__RECORDED DATA__.
# # # #

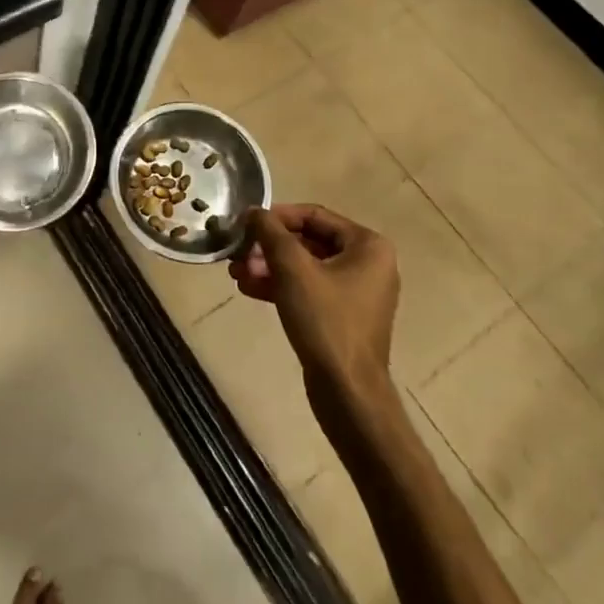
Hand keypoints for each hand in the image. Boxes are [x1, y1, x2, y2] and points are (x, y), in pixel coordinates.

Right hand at [233, 204, 399, 395]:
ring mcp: (356, 292)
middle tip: (238, 252)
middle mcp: (368, 264)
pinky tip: (248, 288)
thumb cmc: (325, 320)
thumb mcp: (292, 269)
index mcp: (368, 245)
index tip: (246, 223)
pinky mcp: (342, 316)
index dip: (277, 216)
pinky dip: (280, 286)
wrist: (347, 391)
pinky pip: (308, 289)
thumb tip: (253, 211)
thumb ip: (270, 232)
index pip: (314, 215)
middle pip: (308, 241)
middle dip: (269, 247)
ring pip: (304, 267)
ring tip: (236, 272)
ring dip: (269, 266)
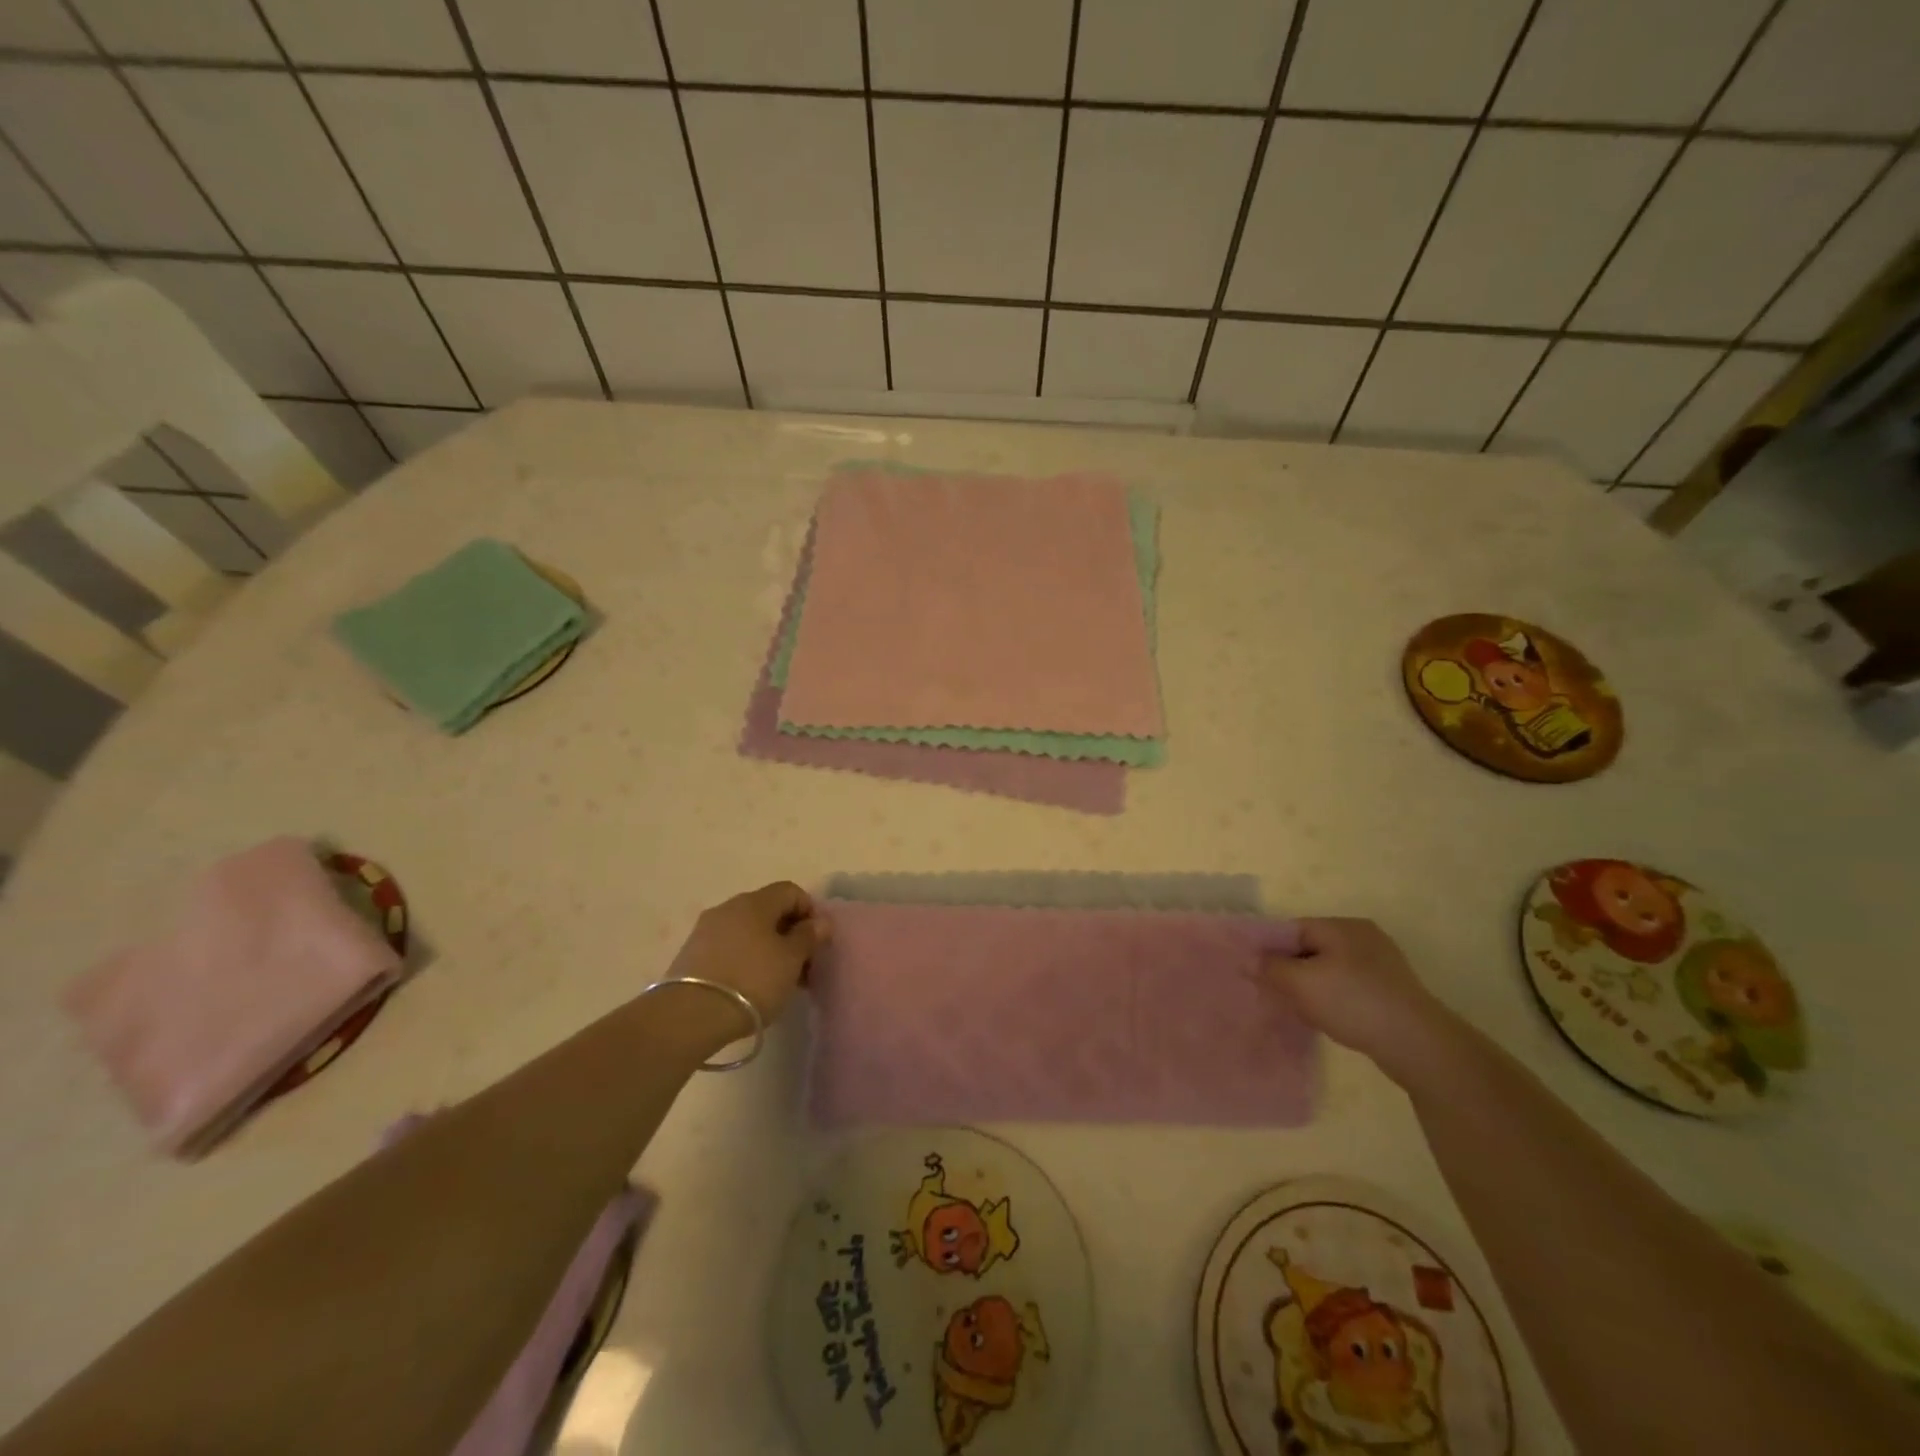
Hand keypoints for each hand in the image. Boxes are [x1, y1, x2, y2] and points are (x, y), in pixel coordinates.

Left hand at [664, 882, 830, 1025]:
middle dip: (788, 932)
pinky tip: (749, 984)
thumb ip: (808, 936)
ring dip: (767, 947)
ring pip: (747, 929)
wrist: (690, 1015)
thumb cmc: (752, 981)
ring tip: (776, 979)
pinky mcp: (691, 953)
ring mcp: (706, 929)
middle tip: (801, 964)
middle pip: (768, 910)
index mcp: (755, 902)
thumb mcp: (791, 960)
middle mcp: (729, 907)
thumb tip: (819, 921)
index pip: (790, 891)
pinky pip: (728, 946)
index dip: (809, 911)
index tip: (816, 941)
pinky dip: (744, 957)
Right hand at [1261, 918, 1451, 1079]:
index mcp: (1341, 925)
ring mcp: (1382, 963)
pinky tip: (1329, 1018)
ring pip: (1330, 969)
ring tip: (1300, 1010)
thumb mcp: (1300, 983)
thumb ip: (1270, 968)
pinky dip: (1334, 998)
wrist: (1417, 1044)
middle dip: (1290, 970)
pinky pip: (1350, 986)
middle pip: (1311, 948)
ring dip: (1312, 987)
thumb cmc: (1352, 1003)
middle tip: (1275, 995)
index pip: (1292, 929)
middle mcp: (1363, 936)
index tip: (1256, 974)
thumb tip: (1249, 960)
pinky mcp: (1392, 989)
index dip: (1269, 950)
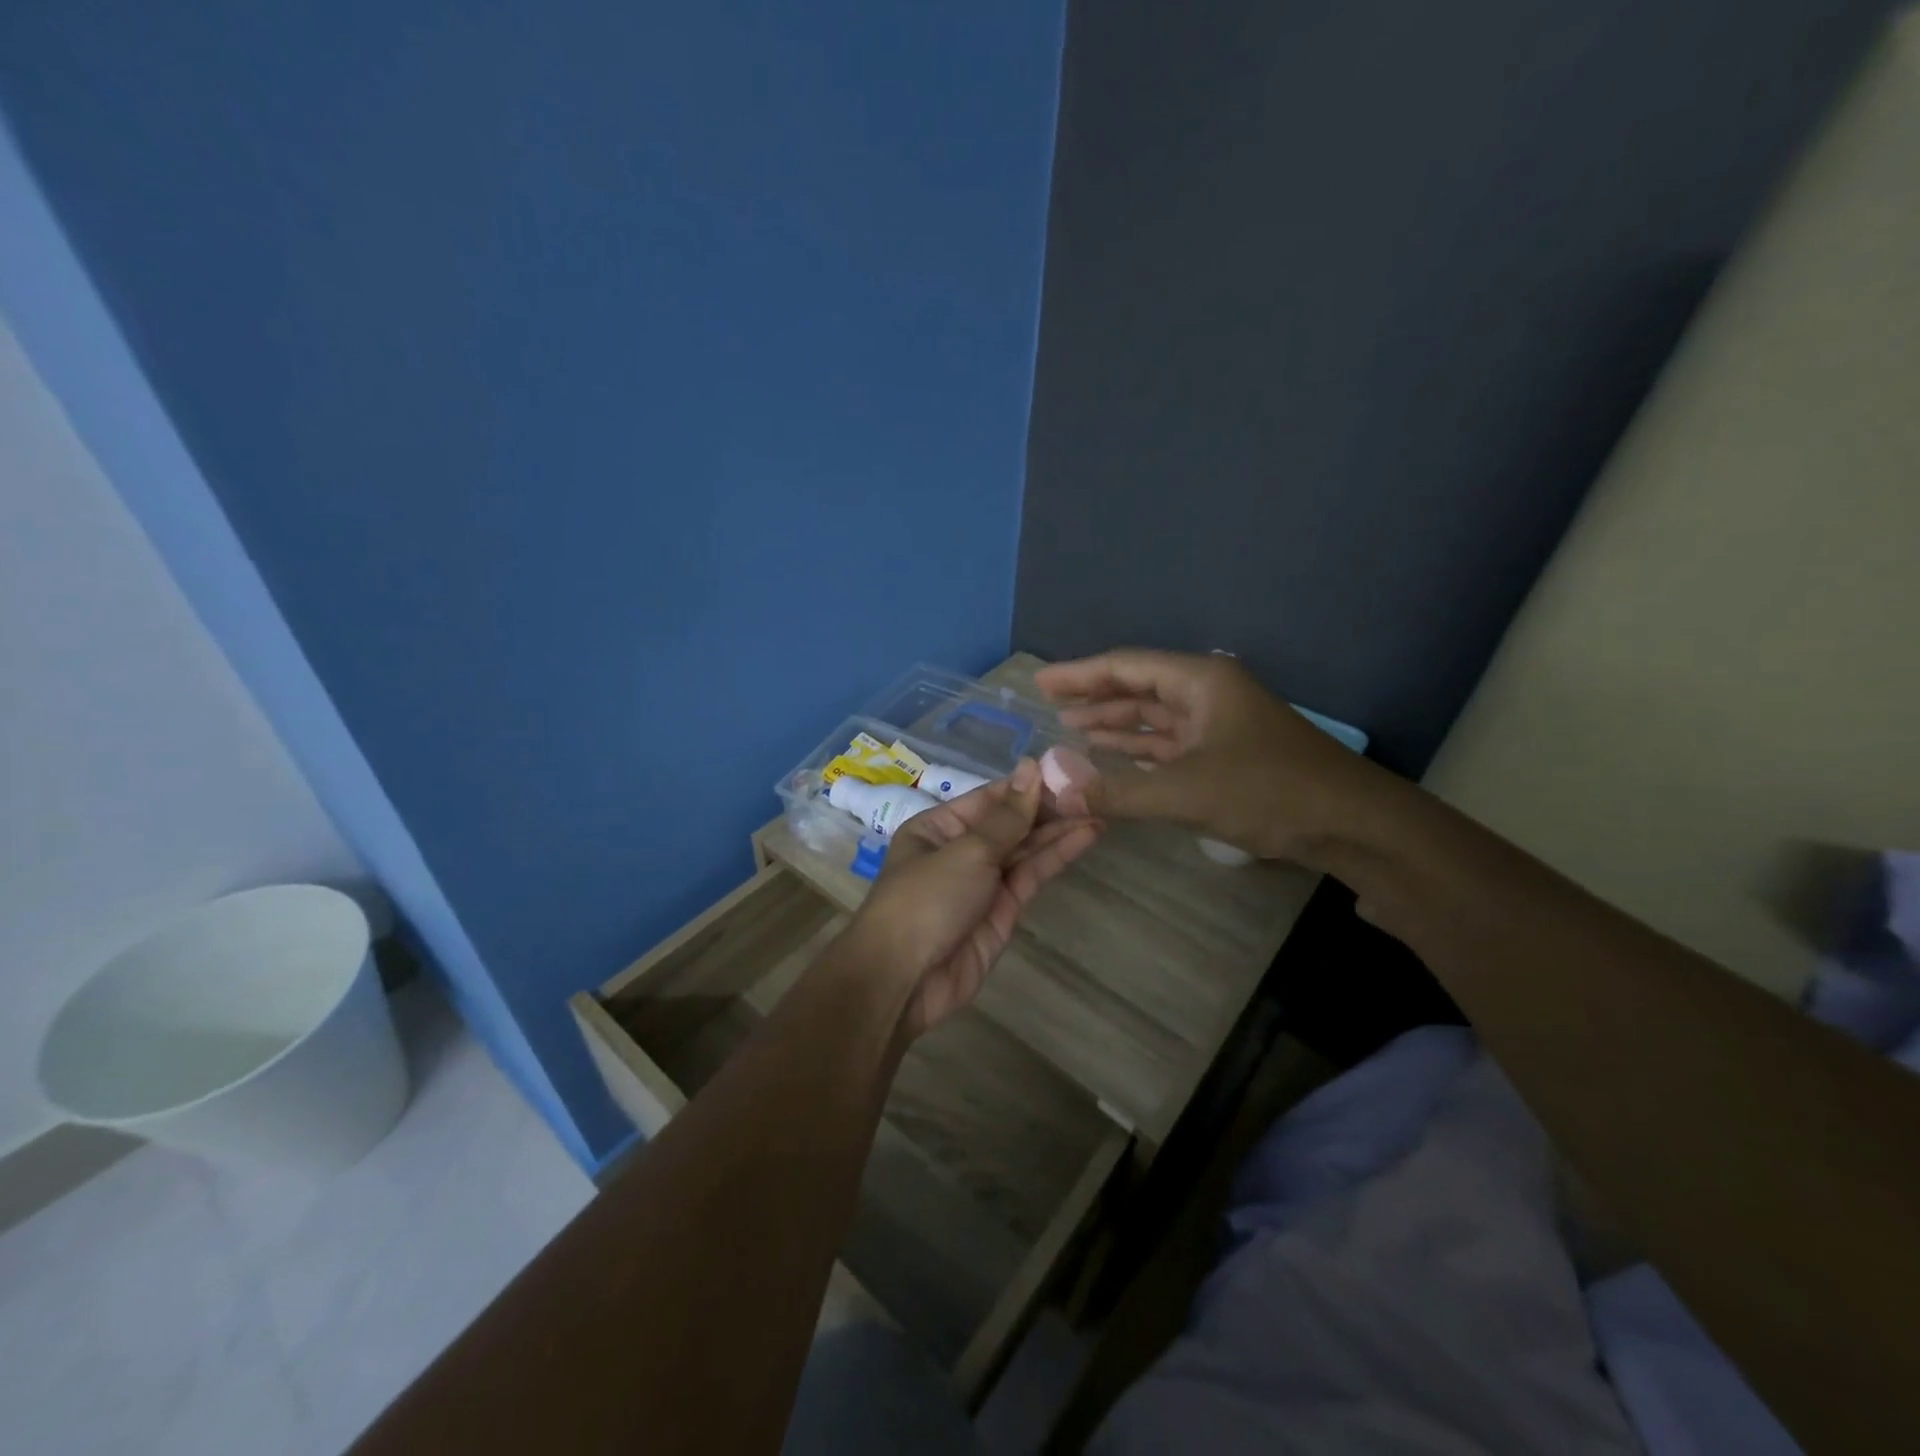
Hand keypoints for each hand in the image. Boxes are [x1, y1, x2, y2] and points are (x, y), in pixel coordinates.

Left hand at [850, 759, 1101, 1037]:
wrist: (905, 980)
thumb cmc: (926, 900)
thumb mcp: (967, 851)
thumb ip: (1008, 816)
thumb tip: (1031, 766)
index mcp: (938, 826)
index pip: (990, 797)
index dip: (1027, 784)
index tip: (1067, 769)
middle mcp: (961, 849)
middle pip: (1010, 822)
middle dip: (1048, 807)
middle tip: (1094, 789)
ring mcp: (983, 881)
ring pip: (1025, 848)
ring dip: (1060, 830)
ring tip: (1100, 809)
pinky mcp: (1003, 910)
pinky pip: (1031, 875)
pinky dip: (1057, 856)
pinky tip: (1085, 836)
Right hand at [1034, 649, 1382, 861]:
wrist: (1352, 823)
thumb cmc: (1270, 791)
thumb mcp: (1186, 792)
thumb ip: (1118, 792)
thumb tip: (1057, 791)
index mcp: (1200, 681)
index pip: (1126, 667)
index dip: (1079, 674)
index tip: (1040, 681)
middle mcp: (1207, 693)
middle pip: (1139, 687)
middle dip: (1094, 695)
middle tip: (1048, 703)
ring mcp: (1219, 724)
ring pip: (1154, 717)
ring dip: (1114, 722)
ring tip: (1069, 726)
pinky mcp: (1226, 755)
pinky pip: (1170, 743)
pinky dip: (1139, 749)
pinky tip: (1113, 753)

# # # #

__REQUIRED WORK__. The response should restate the material above word for word and contain no pictures.

__RESULT OF THIS TASK__.
Hand keypoints for each hand in the image. Boxes are [x1, y1, x2, y2] and points are (x, y), in pixel coordinates.

Right hand at [233, 204, 399, 395]:
ring mcp: (356, 292)
middle tip: (238, 252)
middle mcp: (368, 264)
pinky tip: (248, 288)
thumb cmc: (325, 320)
thumb mcp: (292, 269)
index mcp: (368, 245)
index tip: (246, 223)
pinky mcp: (342, 316)
index dip: (277, 216)
pinky dip: (280, 286)
wrist: (347, 391)
pinky pip: (308, 289)
thumb tip: (253, 211)
thumb ip: (270, 232)
index pip: (314, 215)
middle pip: (308, 241)
middle dip: (269, 247)
ring pip: (304, 267)
ring tip: (236, 272)
ring dip: (269, 266)
Hand keypoints for each hand in the image. Boxes are [x1, y1, x2, y2] and points are (x, y), in pixel coordinates.

Left hand at [664, 882, 830, 1025]:
middle dip: (788, 932)
pinky tip: (749, 984)
thumb ip: (808, 936)
ring dip: (767, 947)
ring pip: (747, 929)
wrist: (690, 1015)
thumb cmc: (752, 981)
ring tip: (776, 979)
pinky mcp: (691, 953)
ring mcp: (706, 929)
middle tip: (801, 964)
middle pip: (768, 910)
index mcp: (755, 902)
thumb mcp: (791, 960)
middle mcp: (729, 907)
thumb tip: (819, 921)
index pip: (790, 891)
pinky pip: (728, 946)
index dip: (809, 911)
index tip: (816, 941)
pinky dip: (744, 957)
Right hand at [1261, 918, 1451, 1079]:
index mcp: (1341, 925)
ring mcp: (1382, 963)
pinky tip: (1329, 1018)
ring pip: (1330, 969)
ring tip: (1300, 1010)
thumb mcp: (1300, 983)
thumb ip: (1270, 968)
pinky dip: (1334, 998)
wrist: (1417, 1044)
middle dip: (1290, 970)
pinky pip: (1350, 986)
middle pip: (1311, 948)
ring dip: (1312, 987)
thumb cmc: (1352, 1003)
middle tip: (1275, 995)
index pip: (1292, 929)
middle mcp: (1363, 936)
index tip: (1256, 974)
thumb tip: (1249, 960)
pinky mcp: (1392, 989)
index dip: (1269, 950)
Hand keypoints for each hand in the image. Boxes are [x1, y1, x2, y2] and points are (x, y), in pixel coordinates.

Left hand at [850, 759, 1101, 1037]:
wrist: (905, 980)
thumb cmc: (926, 900)
thumb mcp: (967, 851)
thumb ip: (1008, 816)
thumb tip: (1031, 766)
index mcp: (938, 826)
index pip: (990, 797)
index dip: (1027, 784)
index tip: (1067, 769)
middle mcp: (961, 849)
middle pip: (1010, 822)
middle dip: (1048, 807)
middle tip: (1094, 789)
ring mcp: (983, 881)
ring pip: (1025, 848)
ring dip: (1060, 830)
ring tip: (1100, 809)
pinky mcp: (1003, 910)
pinky pip: (1031, 875)
pinky dip: (1057, 856)
pinky tip: (1085, 836)
Right hand at [1034, 649, 1382, 861]:
wrist: (1352, 823)
thumb cmc: (1270, 791)
thumb mcp: (1186, 792)
thumb ip: (1118, 792)
thumb tip: (1057, 791)
index mcp: (1200, 681)
index pip: (1126, 667)
index dip: (1079, 674)
index tip: (1040, 681)
middle mcp: (1207, 693)
middle pip: (1139, 687)
middle dip: (1094, 695)
middle tip: (1048, 703)
ring mcp: (1219, 724)
ring pip: (1154, 717)
ring dip: (1114, 722)
ring tip: (1069, 726)
pinky mcp: (1226, 755)
pinky pip: (1170, 743)
pinky dip: (1139, 749)
pinky tip: (1113, 753)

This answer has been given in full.